_TASK DETAILS_. Reproduce verbatim the lines below from the line with "Corepunk MMORPG" to the line with "antes, pero mejor!", including both of those lines. Copy only that span.

_Transcribed page contents_.
....................
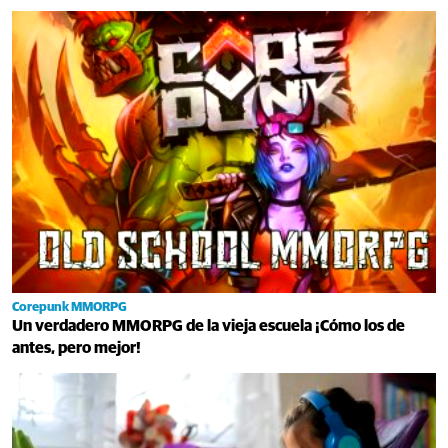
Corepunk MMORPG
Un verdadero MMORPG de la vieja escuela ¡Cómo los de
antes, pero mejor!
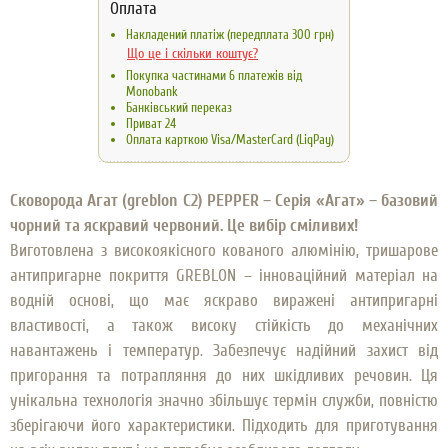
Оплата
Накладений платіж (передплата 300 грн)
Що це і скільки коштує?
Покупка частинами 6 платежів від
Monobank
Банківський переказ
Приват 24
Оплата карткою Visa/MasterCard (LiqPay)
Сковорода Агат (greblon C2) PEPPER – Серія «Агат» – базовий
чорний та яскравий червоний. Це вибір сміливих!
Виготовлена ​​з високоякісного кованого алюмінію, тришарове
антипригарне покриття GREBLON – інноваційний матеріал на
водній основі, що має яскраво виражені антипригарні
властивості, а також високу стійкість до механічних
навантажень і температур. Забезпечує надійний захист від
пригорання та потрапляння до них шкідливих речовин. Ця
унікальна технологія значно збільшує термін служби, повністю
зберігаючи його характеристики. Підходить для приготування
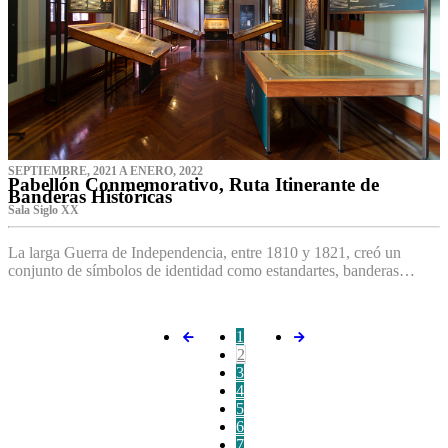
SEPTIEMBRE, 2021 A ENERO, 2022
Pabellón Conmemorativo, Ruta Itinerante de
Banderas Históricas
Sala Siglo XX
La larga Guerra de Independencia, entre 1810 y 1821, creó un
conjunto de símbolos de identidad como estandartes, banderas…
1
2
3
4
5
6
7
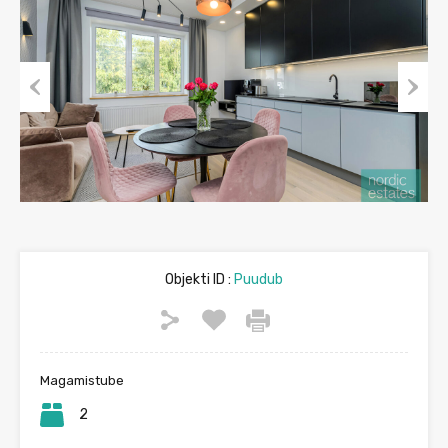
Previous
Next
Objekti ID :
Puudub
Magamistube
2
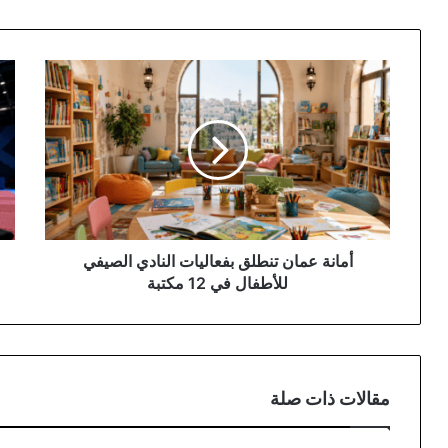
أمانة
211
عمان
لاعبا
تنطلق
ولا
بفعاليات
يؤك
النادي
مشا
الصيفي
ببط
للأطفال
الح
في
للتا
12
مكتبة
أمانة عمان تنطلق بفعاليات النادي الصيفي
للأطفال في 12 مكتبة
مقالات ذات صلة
....................
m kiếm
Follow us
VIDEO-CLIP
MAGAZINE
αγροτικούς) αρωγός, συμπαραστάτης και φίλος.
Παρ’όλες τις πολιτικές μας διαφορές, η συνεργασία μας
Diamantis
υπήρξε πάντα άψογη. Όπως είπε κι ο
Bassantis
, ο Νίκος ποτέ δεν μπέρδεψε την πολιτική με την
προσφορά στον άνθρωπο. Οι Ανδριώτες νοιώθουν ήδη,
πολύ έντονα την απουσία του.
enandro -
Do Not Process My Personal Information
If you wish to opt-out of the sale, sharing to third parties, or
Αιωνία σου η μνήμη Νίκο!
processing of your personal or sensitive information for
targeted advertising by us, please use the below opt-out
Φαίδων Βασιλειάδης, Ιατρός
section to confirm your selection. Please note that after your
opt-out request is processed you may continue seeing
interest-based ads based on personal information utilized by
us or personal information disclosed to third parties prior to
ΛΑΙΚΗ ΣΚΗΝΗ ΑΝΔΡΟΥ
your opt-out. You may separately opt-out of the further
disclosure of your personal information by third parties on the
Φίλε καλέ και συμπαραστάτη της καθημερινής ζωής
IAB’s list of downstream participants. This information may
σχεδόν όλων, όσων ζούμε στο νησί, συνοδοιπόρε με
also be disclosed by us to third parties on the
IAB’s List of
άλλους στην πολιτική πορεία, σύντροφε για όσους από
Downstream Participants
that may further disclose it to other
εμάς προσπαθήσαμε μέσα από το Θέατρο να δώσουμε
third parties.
....................
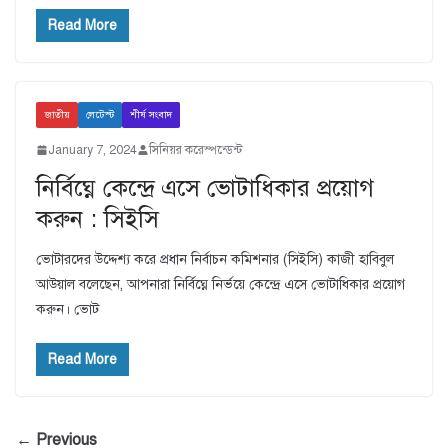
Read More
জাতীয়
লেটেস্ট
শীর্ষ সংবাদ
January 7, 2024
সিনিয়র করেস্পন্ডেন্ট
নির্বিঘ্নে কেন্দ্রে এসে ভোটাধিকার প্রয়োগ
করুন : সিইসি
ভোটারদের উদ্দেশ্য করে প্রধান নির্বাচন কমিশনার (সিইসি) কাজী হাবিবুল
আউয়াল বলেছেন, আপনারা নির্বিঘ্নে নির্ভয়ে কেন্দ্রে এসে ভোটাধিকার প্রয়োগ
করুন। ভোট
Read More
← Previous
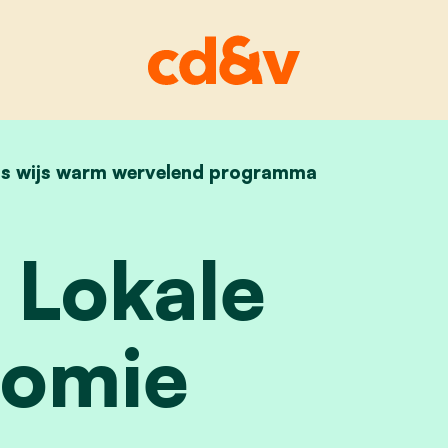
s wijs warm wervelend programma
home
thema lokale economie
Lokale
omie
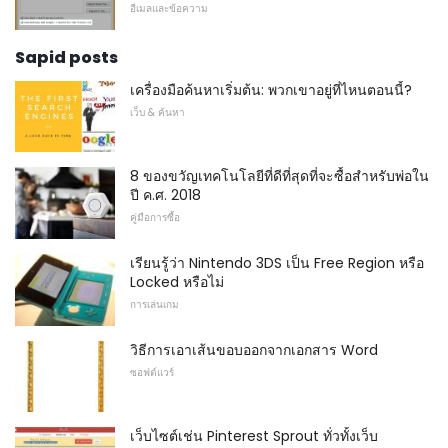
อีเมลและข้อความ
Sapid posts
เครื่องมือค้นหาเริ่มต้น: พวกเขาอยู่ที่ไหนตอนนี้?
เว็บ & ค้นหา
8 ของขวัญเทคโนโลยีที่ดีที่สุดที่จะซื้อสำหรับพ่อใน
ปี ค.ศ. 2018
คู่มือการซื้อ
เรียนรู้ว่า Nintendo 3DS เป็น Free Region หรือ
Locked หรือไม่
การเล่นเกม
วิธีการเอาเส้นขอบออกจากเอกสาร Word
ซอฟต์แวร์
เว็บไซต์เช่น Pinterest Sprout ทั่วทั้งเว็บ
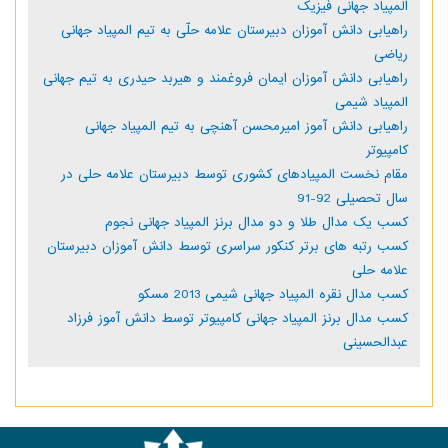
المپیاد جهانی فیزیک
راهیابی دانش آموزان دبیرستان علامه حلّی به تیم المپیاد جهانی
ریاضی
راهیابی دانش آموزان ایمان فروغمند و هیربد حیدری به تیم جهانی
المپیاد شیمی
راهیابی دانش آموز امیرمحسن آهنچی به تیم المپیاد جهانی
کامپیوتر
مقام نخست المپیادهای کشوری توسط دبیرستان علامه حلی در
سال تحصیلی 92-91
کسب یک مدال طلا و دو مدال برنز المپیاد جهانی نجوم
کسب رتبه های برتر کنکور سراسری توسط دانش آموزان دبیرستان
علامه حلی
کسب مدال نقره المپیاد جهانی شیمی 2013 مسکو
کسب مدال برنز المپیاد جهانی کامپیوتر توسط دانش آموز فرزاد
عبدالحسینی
....................
_EXERCISE RESULT_.
Corepunk MMORPG
Un verdadero MMORPG de la vieja escuela ¡Cómo los de
antes, pero mejor!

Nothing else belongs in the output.